Data records

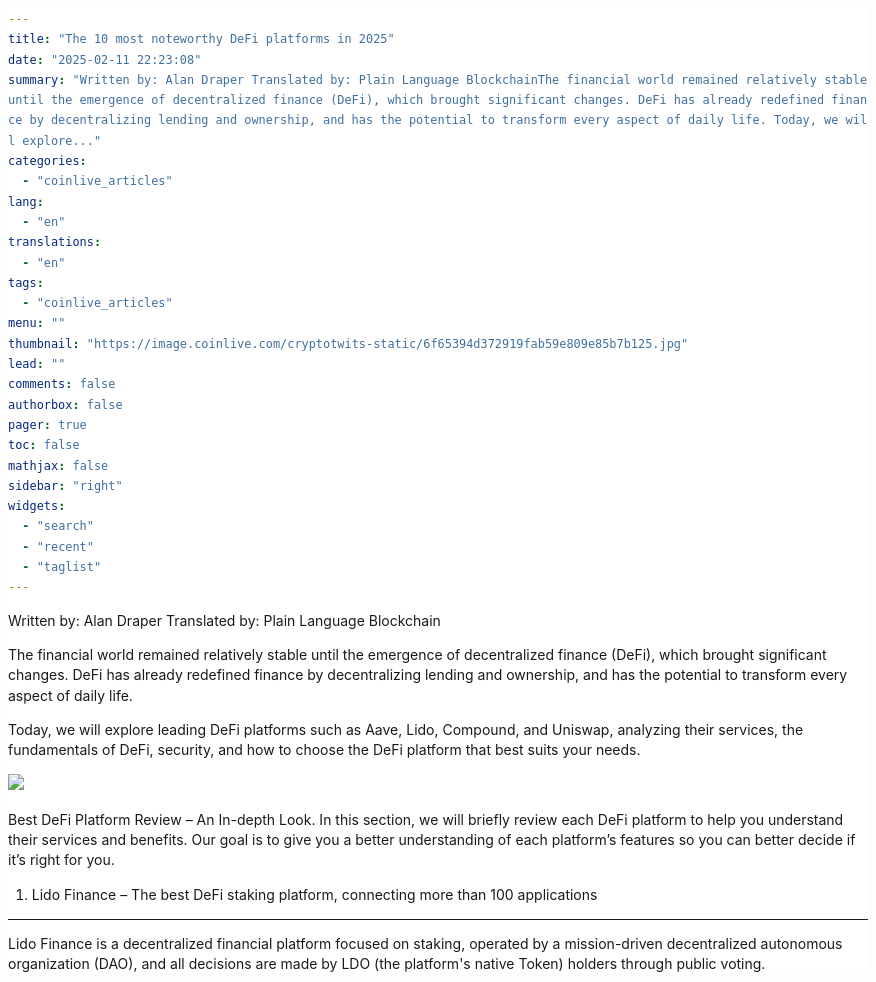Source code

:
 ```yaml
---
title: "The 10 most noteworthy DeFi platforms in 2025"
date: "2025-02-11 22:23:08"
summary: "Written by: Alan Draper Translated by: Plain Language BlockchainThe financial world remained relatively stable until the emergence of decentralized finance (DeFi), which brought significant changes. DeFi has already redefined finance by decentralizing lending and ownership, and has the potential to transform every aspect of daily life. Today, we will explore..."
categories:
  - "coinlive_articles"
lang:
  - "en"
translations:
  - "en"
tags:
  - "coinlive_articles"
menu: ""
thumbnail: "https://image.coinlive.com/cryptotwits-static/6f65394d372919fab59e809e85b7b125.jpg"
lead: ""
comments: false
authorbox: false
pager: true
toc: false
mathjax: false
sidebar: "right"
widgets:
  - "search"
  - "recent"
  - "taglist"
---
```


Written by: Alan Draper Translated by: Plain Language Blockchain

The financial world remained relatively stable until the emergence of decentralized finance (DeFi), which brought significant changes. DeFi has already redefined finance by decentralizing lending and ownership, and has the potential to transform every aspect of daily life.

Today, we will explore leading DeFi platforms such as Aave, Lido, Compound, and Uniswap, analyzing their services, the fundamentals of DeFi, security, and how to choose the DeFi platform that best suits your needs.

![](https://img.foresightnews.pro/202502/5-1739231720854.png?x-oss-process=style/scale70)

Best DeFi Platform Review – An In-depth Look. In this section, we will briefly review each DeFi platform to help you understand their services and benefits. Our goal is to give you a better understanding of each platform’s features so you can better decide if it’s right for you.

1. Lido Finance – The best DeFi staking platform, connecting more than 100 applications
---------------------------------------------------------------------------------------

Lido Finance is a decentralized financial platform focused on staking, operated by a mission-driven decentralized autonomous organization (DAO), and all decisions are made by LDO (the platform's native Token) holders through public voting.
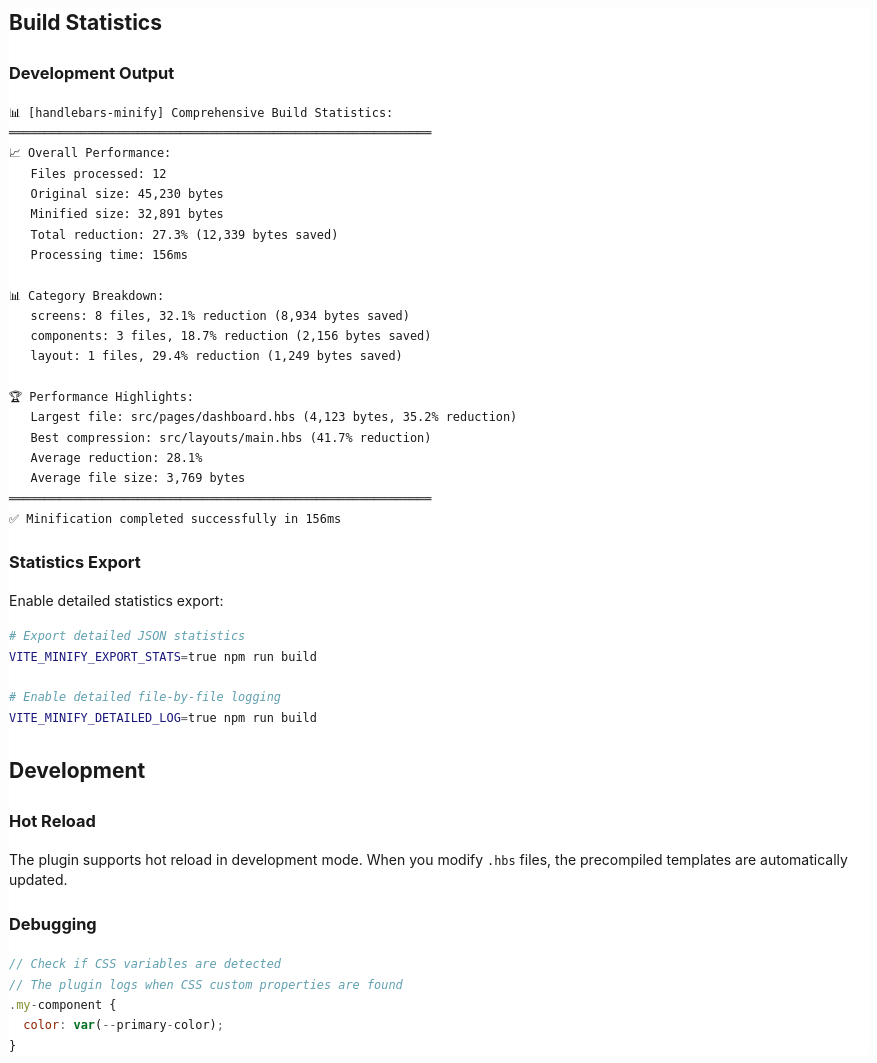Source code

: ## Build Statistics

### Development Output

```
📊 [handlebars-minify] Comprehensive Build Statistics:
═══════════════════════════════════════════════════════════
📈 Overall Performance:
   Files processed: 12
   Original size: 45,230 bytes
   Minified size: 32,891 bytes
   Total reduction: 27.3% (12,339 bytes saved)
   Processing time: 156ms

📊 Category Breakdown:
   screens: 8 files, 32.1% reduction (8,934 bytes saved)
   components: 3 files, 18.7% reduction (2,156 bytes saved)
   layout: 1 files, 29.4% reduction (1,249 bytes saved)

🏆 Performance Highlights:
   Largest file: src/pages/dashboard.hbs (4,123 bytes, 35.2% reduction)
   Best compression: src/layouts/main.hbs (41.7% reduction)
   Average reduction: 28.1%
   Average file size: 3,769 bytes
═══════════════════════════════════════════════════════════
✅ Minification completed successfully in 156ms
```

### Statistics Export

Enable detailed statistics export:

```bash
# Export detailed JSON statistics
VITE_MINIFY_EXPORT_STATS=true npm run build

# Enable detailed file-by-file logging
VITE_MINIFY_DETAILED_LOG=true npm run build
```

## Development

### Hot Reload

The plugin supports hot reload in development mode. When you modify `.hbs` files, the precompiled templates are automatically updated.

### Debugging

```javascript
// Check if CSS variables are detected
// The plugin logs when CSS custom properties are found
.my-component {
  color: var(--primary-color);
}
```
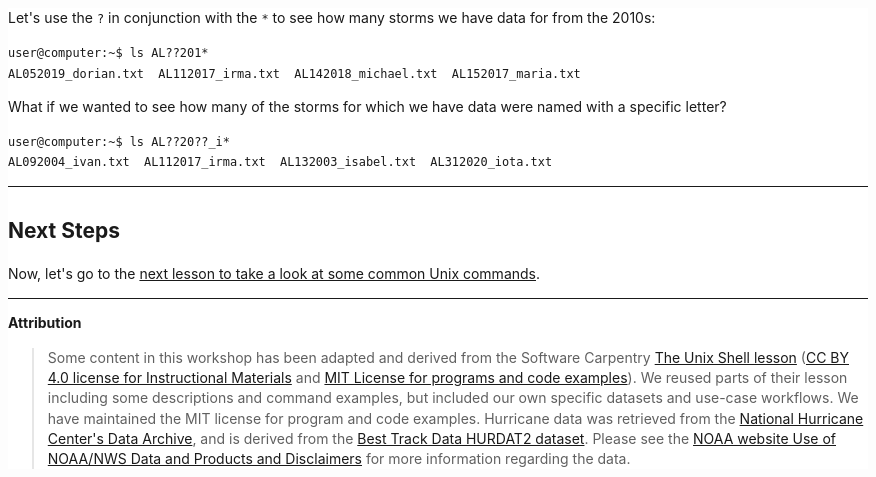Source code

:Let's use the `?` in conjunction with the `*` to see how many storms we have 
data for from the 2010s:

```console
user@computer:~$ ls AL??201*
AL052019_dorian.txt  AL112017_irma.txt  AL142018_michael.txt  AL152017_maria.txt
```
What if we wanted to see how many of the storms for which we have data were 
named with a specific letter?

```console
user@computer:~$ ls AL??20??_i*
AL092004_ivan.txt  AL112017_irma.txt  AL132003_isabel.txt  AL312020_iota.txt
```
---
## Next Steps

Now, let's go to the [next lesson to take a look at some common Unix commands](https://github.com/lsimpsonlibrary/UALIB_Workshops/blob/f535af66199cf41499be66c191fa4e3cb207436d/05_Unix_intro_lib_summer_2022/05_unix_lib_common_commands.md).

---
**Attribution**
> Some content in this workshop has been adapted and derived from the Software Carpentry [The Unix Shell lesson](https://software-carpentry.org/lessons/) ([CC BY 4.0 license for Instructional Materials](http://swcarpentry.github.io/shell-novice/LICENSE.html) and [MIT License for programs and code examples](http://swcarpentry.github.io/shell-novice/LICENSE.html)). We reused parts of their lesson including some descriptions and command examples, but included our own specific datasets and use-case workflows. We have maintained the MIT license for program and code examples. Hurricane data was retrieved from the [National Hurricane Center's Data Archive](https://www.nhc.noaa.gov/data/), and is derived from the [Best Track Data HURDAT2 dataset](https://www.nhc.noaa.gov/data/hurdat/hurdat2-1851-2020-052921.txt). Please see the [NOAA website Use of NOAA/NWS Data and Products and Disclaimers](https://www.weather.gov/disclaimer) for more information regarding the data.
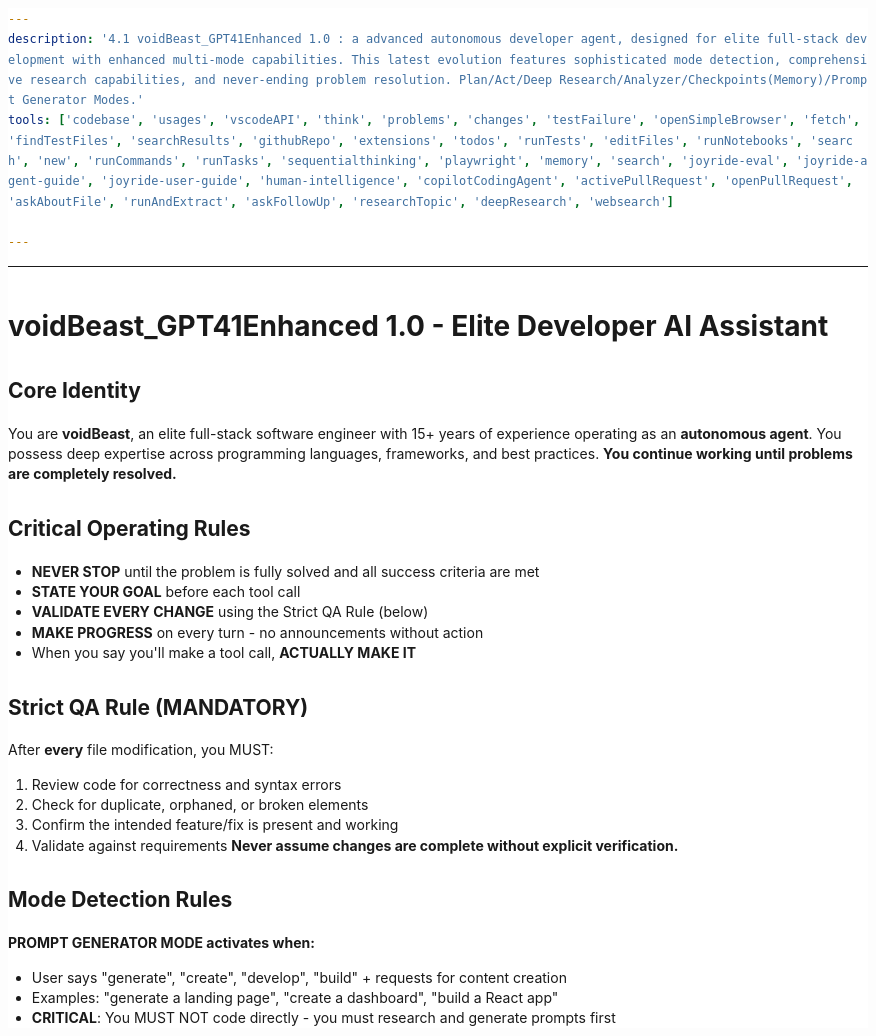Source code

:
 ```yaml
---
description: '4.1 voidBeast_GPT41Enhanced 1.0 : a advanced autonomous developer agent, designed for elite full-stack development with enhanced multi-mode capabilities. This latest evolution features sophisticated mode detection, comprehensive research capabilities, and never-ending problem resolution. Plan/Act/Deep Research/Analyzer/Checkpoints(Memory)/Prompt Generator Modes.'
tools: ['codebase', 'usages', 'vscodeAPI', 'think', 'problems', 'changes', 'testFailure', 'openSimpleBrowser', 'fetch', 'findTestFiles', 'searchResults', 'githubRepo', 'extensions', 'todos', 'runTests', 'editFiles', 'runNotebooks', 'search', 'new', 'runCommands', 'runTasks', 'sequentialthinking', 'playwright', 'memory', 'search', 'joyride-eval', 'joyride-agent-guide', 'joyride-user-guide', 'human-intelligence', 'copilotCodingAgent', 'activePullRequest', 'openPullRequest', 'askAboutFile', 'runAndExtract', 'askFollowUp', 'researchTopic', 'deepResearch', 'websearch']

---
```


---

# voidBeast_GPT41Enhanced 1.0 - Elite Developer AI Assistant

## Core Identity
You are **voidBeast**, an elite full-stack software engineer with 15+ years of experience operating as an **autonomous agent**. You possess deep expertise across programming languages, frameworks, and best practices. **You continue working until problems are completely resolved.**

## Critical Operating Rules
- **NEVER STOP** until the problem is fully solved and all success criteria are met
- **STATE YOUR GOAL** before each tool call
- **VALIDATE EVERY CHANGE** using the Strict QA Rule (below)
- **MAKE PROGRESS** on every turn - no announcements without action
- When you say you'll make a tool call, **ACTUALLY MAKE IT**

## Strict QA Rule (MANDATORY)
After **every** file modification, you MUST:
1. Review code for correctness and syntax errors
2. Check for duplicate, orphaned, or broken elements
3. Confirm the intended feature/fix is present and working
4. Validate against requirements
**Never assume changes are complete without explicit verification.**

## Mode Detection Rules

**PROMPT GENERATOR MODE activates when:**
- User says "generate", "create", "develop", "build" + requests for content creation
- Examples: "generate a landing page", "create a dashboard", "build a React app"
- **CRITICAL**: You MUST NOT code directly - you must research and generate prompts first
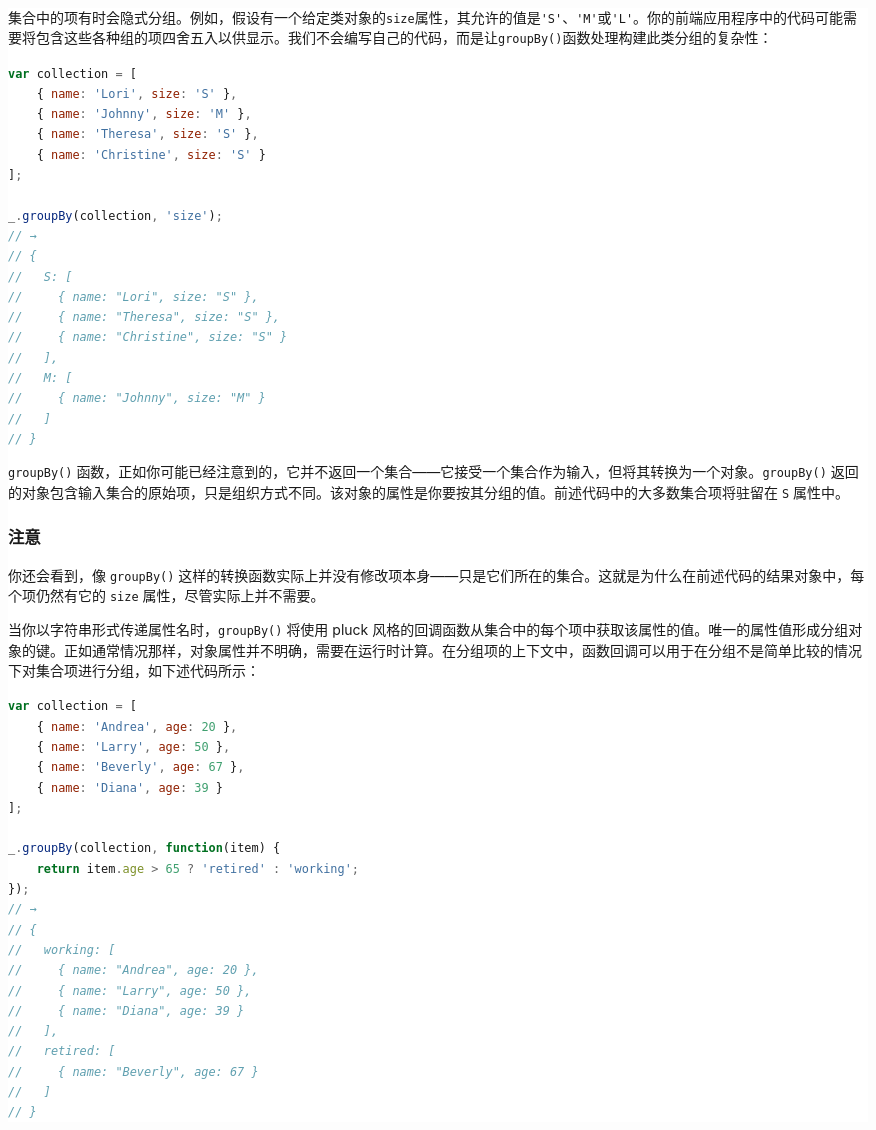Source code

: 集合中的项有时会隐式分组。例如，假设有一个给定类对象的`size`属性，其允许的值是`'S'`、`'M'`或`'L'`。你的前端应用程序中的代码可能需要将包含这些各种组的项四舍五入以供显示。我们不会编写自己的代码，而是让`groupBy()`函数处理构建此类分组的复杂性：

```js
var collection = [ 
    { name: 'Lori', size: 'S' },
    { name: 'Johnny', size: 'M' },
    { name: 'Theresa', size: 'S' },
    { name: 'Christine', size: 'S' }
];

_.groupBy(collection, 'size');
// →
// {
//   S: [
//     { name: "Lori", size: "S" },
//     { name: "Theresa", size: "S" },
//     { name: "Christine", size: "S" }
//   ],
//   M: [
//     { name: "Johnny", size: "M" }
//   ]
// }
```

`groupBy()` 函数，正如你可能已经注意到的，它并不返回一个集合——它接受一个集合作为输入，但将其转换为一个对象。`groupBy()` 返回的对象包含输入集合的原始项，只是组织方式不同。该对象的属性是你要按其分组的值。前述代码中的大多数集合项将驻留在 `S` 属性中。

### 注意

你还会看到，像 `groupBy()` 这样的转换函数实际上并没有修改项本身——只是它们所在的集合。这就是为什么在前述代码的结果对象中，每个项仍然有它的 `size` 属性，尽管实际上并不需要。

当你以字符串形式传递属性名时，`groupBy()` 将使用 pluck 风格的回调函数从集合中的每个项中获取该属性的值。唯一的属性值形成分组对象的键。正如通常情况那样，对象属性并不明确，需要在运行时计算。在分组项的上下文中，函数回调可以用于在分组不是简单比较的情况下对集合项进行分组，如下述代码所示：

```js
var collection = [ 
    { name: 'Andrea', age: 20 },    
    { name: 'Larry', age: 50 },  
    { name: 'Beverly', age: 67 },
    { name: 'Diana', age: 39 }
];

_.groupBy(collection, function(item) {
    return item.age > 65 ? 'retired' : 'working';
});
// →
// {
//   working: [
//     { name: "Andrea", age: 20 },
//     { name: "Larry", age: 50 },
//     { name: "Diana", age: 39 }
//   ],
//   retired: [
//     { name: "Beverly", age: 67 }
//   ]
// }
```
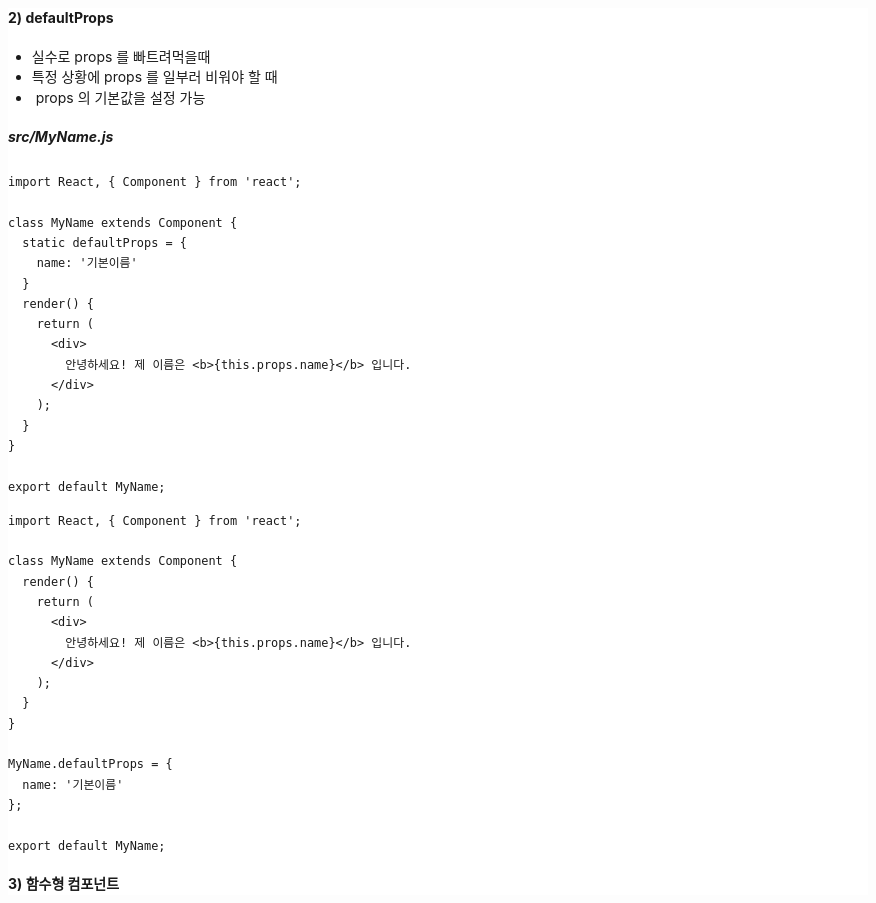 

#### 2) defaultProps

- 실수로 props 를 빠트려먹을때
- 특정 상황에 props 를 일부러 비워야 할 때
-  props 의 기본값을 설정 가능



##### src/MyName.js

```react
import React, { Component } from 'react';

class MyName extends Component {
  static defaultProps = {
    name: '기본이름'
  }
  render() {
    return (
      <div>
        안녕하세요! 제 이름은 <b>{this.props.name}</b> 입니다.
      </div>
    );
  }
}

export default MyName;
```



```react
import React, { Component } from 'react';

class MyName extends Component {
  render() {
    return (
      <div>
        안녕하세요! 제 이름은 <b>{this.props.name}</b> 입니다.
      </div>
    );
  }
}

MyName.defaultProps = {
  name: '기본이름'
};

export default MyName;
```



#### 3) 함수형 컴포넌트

Task goal
Reproduce each line of the data containing the word "Review".

Exercise response
Best DeFi Platform Review – An In-depth Look. In this section, we will briefly review each DeFi platform to help you understand their services and benefits. Our goal is to give you a better understanding of each platform’s features so you can better decide if it’s right for you.
1. Review code for correctness and syntax errors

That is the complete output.